= What is required =
From the records that follow, return exactly the lines beginning at the one that contains "left elbow: (582, 1221)" and ending at the one that contains "right elbow: (263, 314)", pictures left out.

= Dataset =
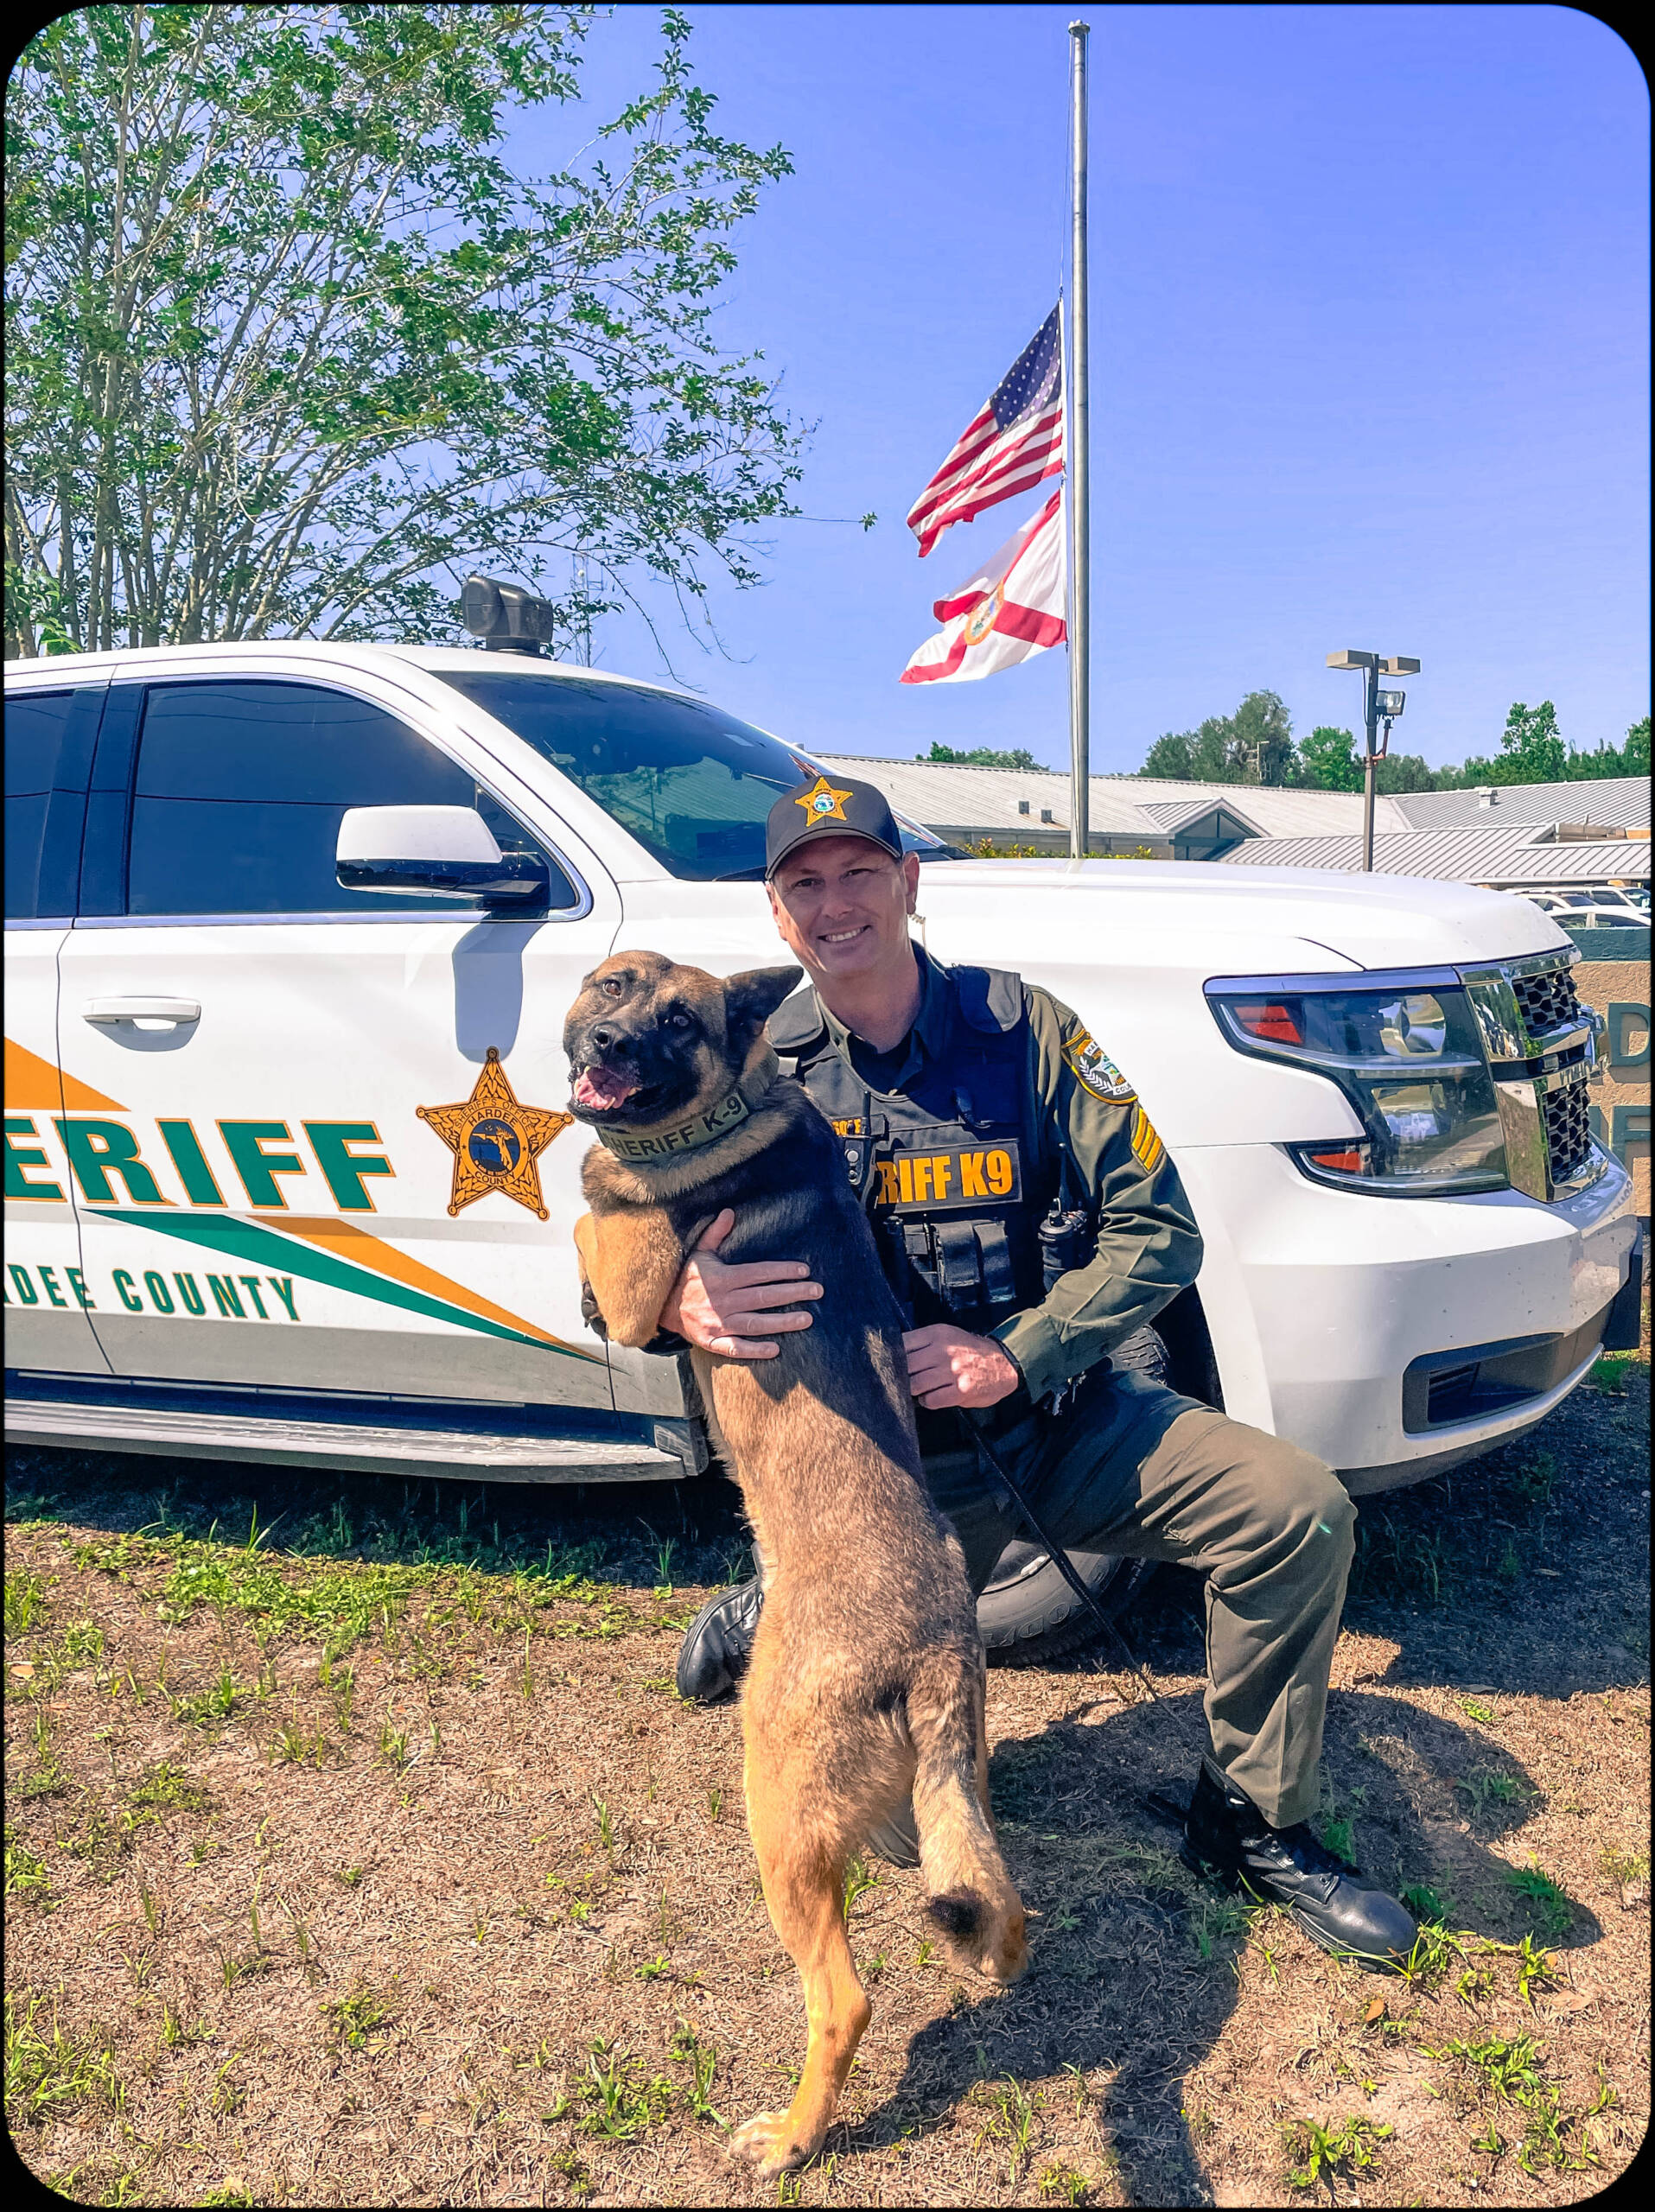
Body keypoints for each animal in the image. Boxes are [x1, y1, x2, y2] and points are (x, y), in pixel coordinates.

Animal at [566, 955, 1022, 2177]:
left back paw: (793, 2134)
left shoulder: (633, 1276)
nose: (611, 1045)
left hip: (772, 1808)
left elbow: (582, 1221)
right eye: (613, 986)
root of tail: (933, 1641)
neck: (728, 1107)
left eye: (679, 1019)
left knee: (843, 1999)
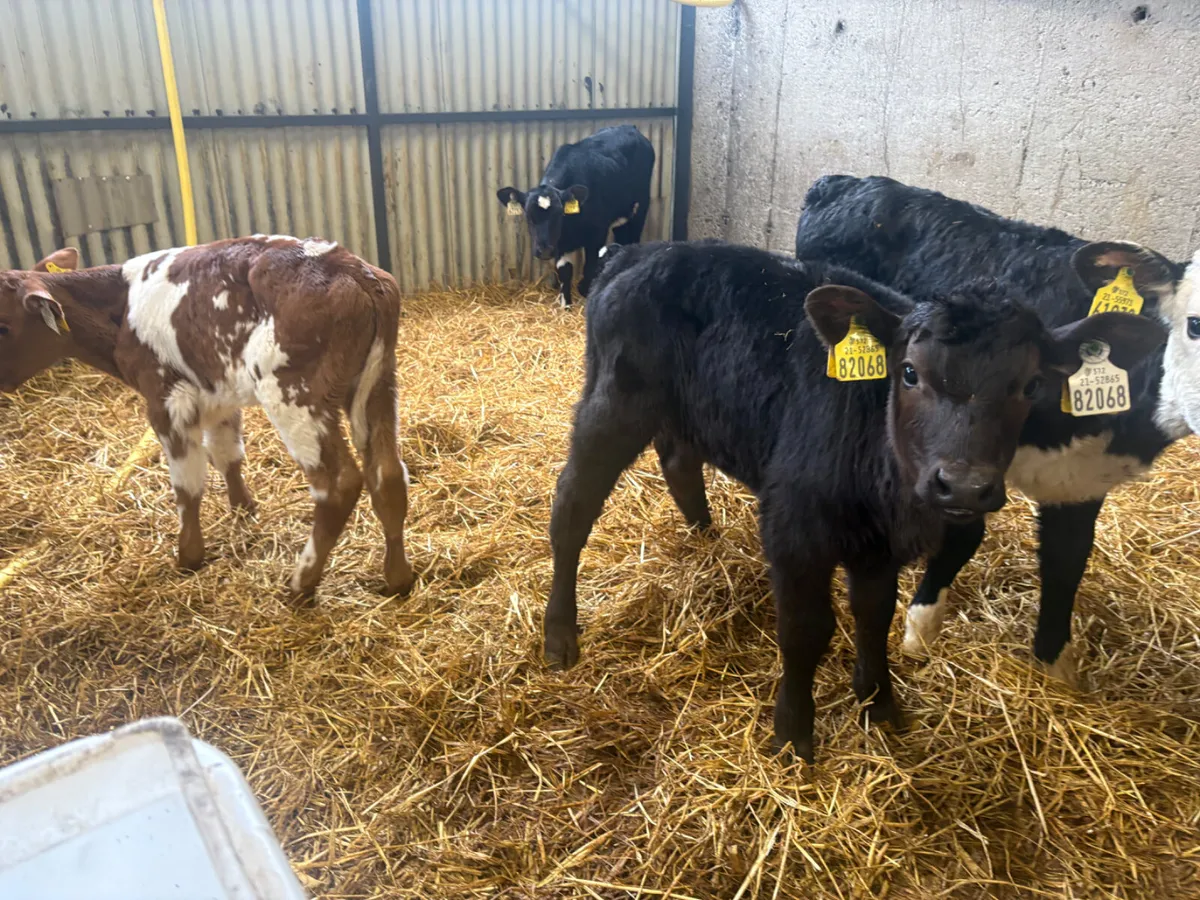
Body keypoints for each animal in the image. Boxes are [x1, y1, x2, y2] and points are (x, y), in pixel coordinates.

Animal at [0, 236, 415, 603]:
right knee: (388, 473)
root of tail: (350, 267)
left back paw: (301, 583)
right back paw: (397, 579)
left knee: (338, 483)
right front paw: (243, 510)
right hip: (378, 384)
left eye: (3, 326)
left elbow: (187, 484)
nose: (1, 382)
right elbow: (226, 454)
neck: (120, 306)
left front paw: (189, 556)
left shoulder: (167, 398)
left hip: (294, 395)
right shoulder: (218, 393)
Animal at [496, 124, 655, 308]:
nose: (544, 250)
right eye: (528, 215)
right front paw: (565, 305)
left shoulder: (597, 233)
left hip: (640, 208)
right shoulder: (558, 242)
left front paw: (586, 291)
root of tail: (629, 127)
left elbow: (590, 267)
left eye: (559, 214)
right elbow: (564, 271)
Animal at [542, 239, 1162, 762]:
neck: (886, 486)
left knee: (677, 458)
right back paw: (560, 633)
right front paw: (794, 731)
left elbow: (875, 614)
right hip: (613, 403)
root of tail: (639, 251)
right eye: (909, 373)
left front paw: (879, 701)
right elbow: (807, 629)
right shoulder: (795, 528)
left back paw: (704, 536)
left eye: (1031, 386)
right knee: (572, 506)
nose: (963, 484)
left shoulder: (879, 545)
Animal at [794, 174, 1194, 685]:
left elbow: (1067, 560)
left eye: (1031, 384)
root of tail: (845, 180)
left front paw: (1055, 663)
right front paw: (921, 628)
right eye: (1194, 324)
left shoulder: (1082, 479)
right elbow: (962, 534)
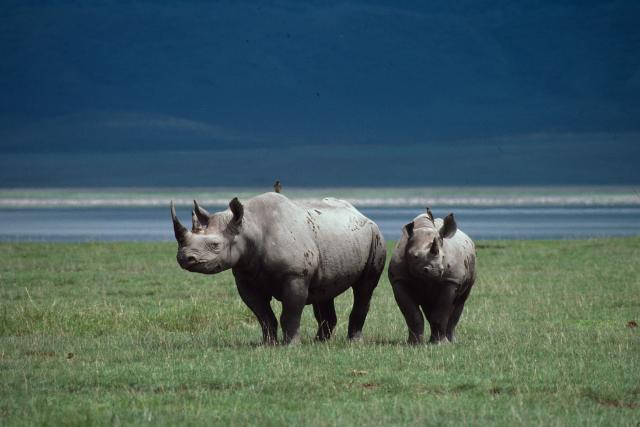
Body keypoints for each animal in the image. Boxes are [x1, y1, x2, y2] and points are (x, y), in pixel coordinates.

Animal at [170, 192, 386, 345]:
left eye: (215, 245)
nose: (184, 258)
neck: (249, 228)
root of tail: (360, 213)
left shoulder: (295, 275)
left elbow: (290, 313)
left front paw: (290, 346)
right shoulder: (245, 276)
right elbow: (263, 314)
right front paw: (268, 344)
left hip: (375, 236)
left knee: (364, 288)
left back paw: (353, 342)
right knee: (325, 290)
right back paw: (319, 342)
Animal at [388, 209, 476, 344]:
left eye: (443, 257)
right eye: (415, 257)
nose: (435, 271)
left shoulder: (450, 280)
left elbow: (441, 313)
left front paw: (441, 344)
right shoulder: (399, 279)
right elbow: (412, 314)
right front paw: (414, 344)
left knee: (460, 301)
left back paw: (450, 341)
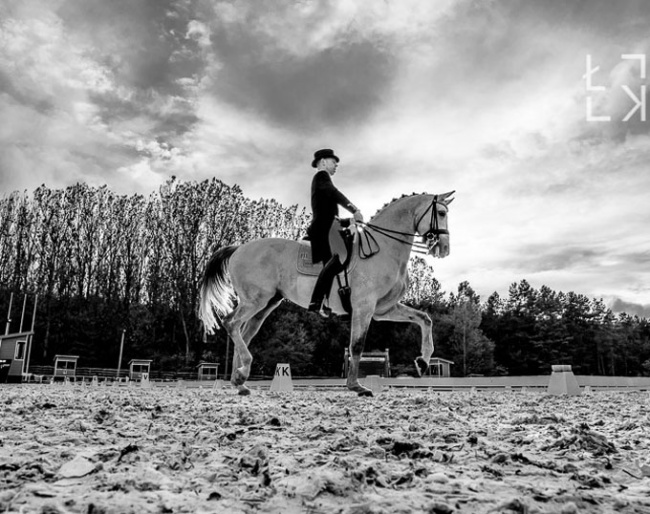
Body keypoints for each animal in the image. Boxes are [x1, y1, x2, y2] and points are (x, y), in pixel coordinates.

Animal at [195, 190, 454, 394]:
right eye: (441, 214)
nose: (444, 248)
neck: (383, 249)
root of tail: (239, 248)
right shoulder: (364, 307)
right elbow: (356, 345)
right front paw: (355, 386)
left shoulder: (383, 309)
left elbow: (425, 319)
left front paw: (423, 362)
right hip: (254, 301)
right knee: (230, 323)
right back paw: (241, 373)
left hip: (265, 305)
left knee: (243, 333)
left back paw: (239, 381)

= Your response =
left elbow: (582, 1221)
right eye: (613, 986)
root of tail: (933, 1641)
neck: (728, 1107)
left eye: (679, 1019)
left knee: (843, 1999)
Body keypoints for each animal in the image. Boxes are [x1, y1, x2, y2] and points are (x, y), in pixel coordinates.

Animal at [0, 236, 415, 603]:
right knee: (388, 473)
root of tail: (350, 267)
left back paw: (301, 583)
right back paw: (397, 579)
left knee: (338, 483)
right front paw: (243, 510)
right hip: (378, 384)
left eye: (3, 326)
left elbow: (187, 484)
nose: (1, 382)
right elbow: (226, 454)
neck: (120, 306)
left front paw: (189, 556)
left shoulder: (167, 398)
left hip: (294, 395)
right shoulder: (218, 393)
Animal at [496, 124, 655, 308]:
nose: (544, 250)
right eye: (528, 215)
right front paw: (565, 305)
left shoulder: (597, 233)
left hip: (640, 208)
right shoulder: (558, 242)
left front paw: (586, 291)
root of tail: (629, 127)
left elbow: (590, 267)
left eye: (559, 214)
right elbow: (564, 271)
Animal at [542, 239, 1162, 762]:
neck: (886, 486)
left knee: (677, 458)
right back paw: (560, 633)
right front paw: (794, 731)
left elbow: (875, 614)
right hip: (613, 403)
root of tail: (639, 251)
right eye: (909, 373)
left front paw: (879, 701)
right elbow: (807, 629)
right shoulder: (795, 528)
left back paw: (704, 536)
left eye: (1031, 386)
right knee: (572, 506)
nose: (963, 484)
left shoulder: (879, 545)
Animal at [794, 174, 1194, 685]:
left elbow: (1067, 560)
left eye: (1031, 384)
root of tail: (845, 180)
left front paw: (1055, 663)
right front paw: (921, 628)
right eye: (1194, 324)
left shoulder: (1082, 479)
right elbow: (962, 534)
Body keypoints for each animal in the image. Boxes are [x1, y1, x2, y2] and points are (x, y), in pixel coordinates.

Animal at [170, 192, 386, 345]:
left eye: (215, 245)
nose: (184, 258)
neck: (249, 228)
root of tail: (360, 213)
left shoulder: (295, 275)
left elbow: (290, 313)
left front paw: (290, 346)
right shoulder: (245, 276)
right elbow: (263, 314)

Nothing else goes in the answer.